The study found that the aversive training group aversive and the mixed group had poorer welfare (higher cortisol concentration, higher frequency of stress-related behaviors, and overall tense and low behavioural states) during training than the reward training group. During the cognitive bias task, dogs from the aversive training group and mixed group were in a less positive affective state (higher latencies to the test stimuli) than dogs from the reward group, which manifested in the tendency for dogs in the reward group to learn the cognitive bias task faster.

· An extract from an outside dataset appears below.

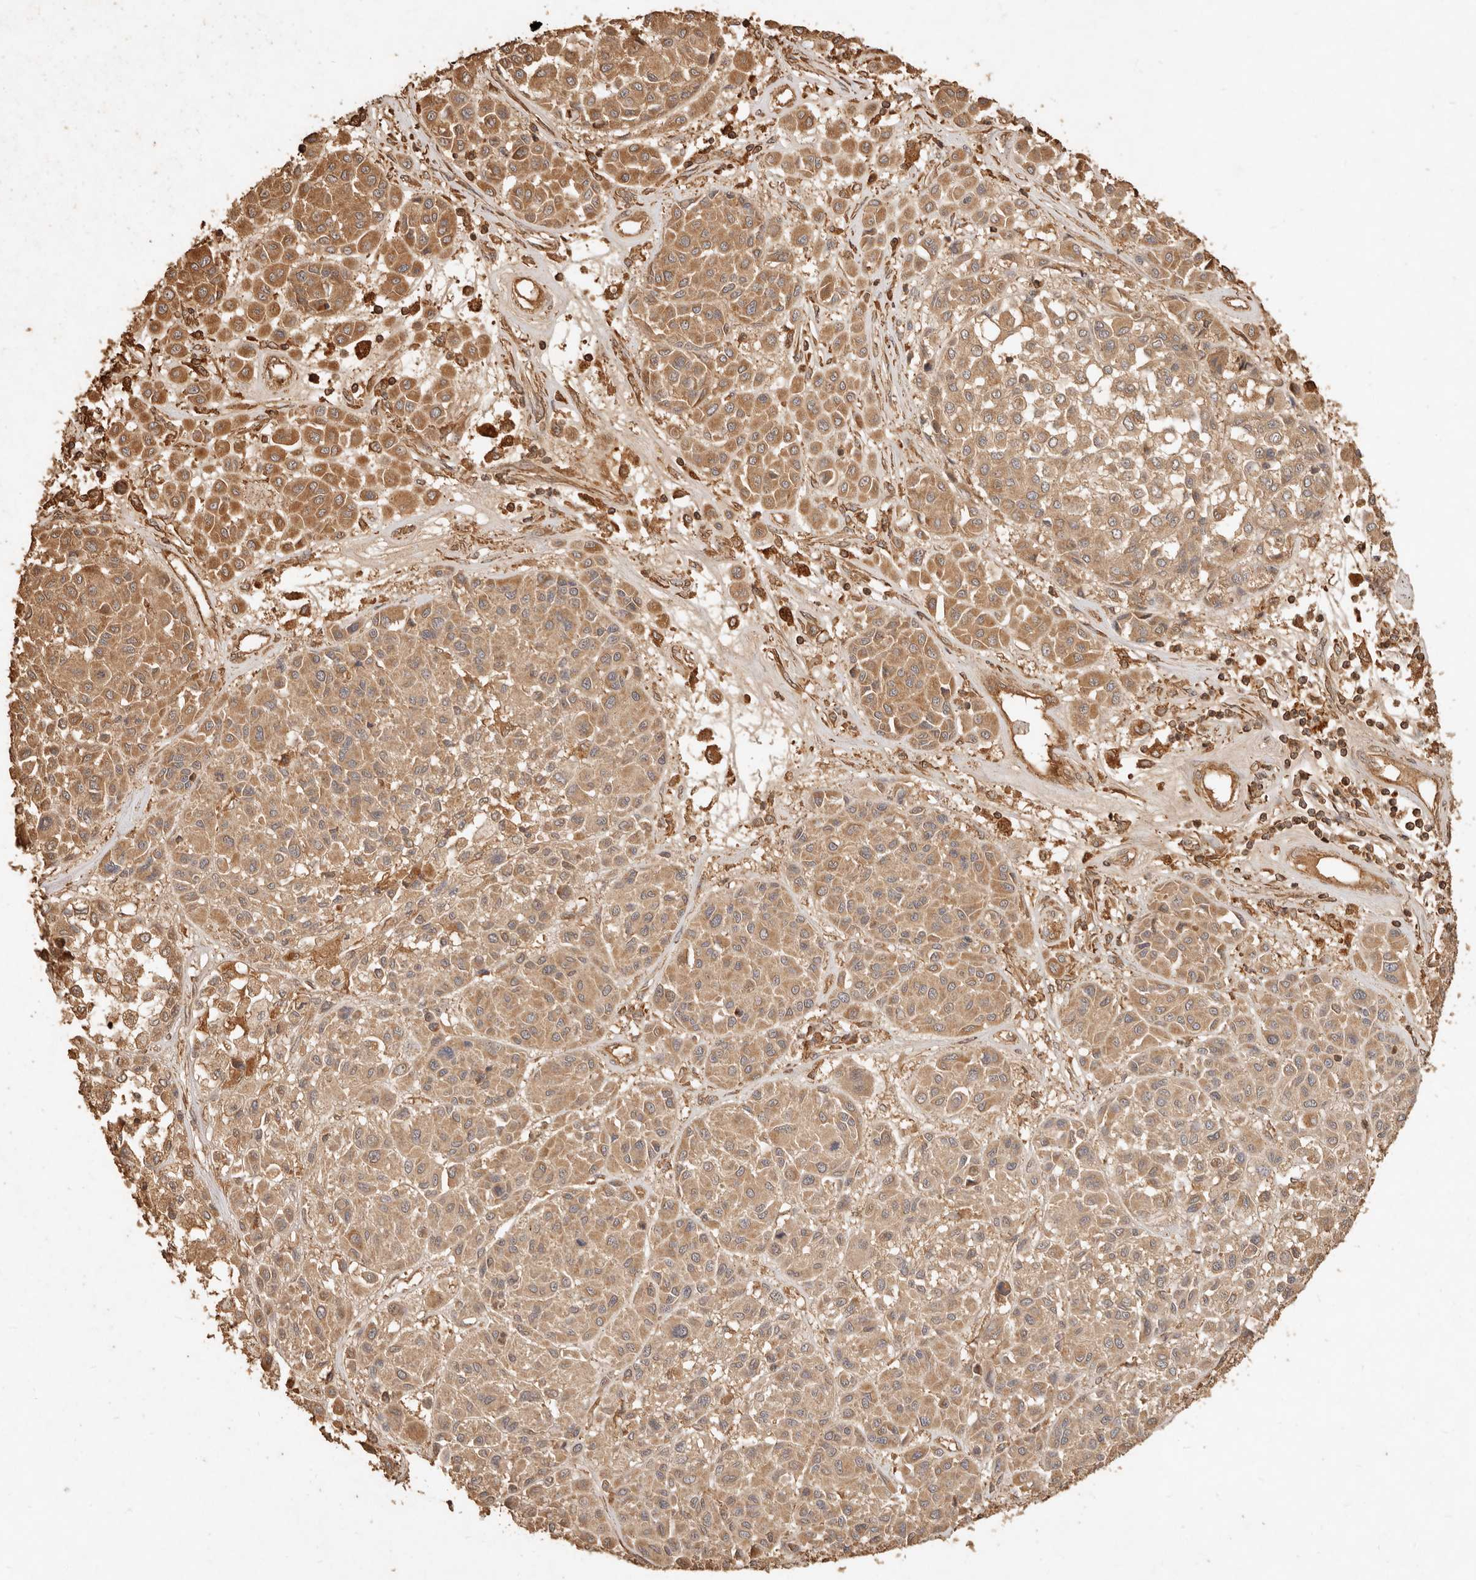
{"staining": {"intensity": "moderate", "quantity": ">75%", "location": "cytoplasmic/membranous"}, "tissue": "melanoma", "cell_type": "Tumor cells", "image_type": "cancer", "snomed": [{"axis": "morphology", "description": "Malignant melanoma, Metastatic site"}, {"axis": "topography", "description": "Soft tissue"}], "caption": "Immunohistochemistry of human melanoma displays medium levels of moderate cytoplasmic/membranous expression in approximately >75% of tumor cells. (DAB (3,3'-diaminobenzidine) IHC with brightfield microscopy, high magnification).", "gene": "FAM180B", "patient": {"sex": "male", "age": 41}}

Overall, the study shows a clear relation between use of aversive-based training methods and an increased frequency of stress behaviors during dog training. Outside the training context, the aversive training group also displayed poorer welfare than the reward group. And while the aversive training group had poorer welfare than the mixed group during training, there were no differences in their performance in the cognitive bias task outside the training context.
For animal advocates, this study helps to confirm that training with aversive-based methods puts companion dogs’ welfare at risk compared to reward-based training methods. Advocates can use this study to spread awareness about how training methods impact companion animal welfare, so that people that have companion animals are informed and choose methods that benefit their loved ones, rather than hurt them.